By Doyne Phillips, Managing Editor for Southern Writers Magazine
I admit corporate greed is an easy target. There is nothing more satisfying than seeing a corporation or individual in a corporation receive a just sentence for a greed driven act. The media is quick to report such deeds and the reactions from the public are usually passionate. That may be why we love writing about them.
Some acts, like Wells Fargo’s pushing its employees to meet high sales goals, are very much out in the open and seen by all. Others are seldom heard of due to out of court settlements and low profile coverage in the media. One recent event was just that, low profile coverage and settlement in a class action lawsuit that was quietly paid out to those done wrong.

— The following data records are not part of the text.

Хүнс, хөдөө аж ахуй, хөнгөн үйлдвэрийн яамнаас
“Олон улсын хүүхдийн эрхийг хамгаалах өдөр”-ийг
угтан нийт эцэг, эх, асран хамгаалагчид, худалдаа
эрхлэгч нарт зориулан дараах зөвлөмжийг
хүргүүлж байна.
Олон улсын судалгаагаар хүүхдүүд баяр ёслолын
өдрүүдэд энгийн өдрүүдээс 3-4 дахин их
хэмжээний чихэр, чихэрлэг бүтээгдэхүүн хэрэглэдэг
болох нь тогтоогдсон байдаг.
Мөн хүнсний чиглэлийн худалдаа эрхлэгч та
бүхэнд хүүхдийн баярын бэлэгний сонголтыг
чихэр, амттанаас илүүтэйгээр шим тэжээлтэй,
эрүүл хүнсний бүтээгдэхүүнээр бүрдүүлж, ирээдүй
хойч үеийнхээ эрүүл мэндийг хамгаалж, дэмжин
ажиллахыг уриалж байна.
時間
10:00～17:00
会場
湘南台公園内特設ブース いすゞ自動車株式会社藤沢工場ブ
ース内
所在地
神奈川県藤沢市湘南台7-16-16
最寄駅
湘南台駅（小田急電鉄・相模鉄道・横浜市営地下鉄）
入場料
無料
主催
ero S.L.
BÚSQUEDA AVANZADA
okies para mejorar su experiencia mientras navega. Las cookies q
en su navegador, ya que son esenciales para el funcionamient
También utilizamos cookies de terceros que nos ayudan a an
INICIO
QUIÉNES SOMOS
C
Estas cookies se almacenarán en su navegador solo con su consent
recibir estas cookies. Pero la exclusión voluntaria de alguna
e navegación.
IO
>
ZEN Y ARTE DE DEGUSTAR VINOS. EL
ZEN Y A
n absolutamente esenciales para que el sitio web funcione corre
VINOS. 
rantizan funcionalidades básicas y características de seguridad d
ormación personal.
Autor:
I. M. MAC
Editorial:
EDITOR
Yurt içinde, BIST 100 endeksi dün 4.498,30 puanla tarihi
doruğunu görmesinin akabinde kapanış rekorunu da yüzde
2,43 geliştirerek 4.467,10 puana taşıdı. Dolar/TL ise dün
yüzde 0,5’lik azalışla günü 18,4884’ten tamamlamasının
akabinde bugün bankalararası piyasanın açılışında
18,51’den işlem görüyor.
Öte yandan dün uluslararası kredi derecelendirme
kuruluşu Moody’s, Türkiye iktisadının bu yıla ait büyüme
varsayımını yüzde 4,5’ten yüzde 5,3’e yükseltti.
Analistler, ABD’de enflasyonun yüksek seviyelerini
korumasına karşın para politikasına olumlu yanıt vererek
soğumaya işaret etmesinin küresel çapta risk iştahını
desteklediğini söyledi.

A large bank was receiving deposits from customers such as their salary. They would then hold it out until all deducts had been paid out creating overdrafts and fees for those overdrafts. Once the fees were charged to the customer the deposit was made. When customers complained or asked they were told no, that wasn’t the case. The printouts shown to the customer appeared to show the deposit was manipulated were explained away. Customers were told they looked that way but that wasn’t the case. They had actually had the overdrafts. Many didn’t buy it and left the bank for another.\This went on for years until someone had had enough. They hired a lawyer and a class action lawsuit was filed. Their customers were awarded almost $17 million. But this wasn’t before the bank, which was making a lot of money from overdraft charges, doubled the fees for the overdraft taking their greed to another level. WOW! If it works why not push it to the limit. So from what angle do we want to approach the story?
There are several ways. You could start with the story of the creation of the act of greed and the motive behind it. Was some employee looking for a way to move up the ladder in the organization? Was he pushed like those employees at Wells Fargo to perform beyond their ability? Was it known to others in the company or as is the case most of the time were higher ups well aware of the plan.
Then there is the more personal story line. You could look at the single mom working two jobs to support her kids while going to night school. Every penny counts. How do these overdrafts weigh on her? Then there is the retiree on a fixed income wondering how to make the month with less money. How did their encounter go with the bank when they brought to their attention the manipulation of their deposit? Can you share the disdain shown them by the employees and management when they interrupt this great plan to milk them of their funds.
You could also add a love interest with one of the main characters or a murder to cover up the wrong doings of the company. As I said before company greed is an easy target. It can start with a simple desire and grow to extraordinary obsession. Once it is out of control it comes to the surface. Where to find it? It is everywhere. Look around you for that additional fee, overcharge, inflated services or even an explanation for any of these that seem not to hold water. Take it from there and imagine the worst. It probably won’t come close to what has actually happened.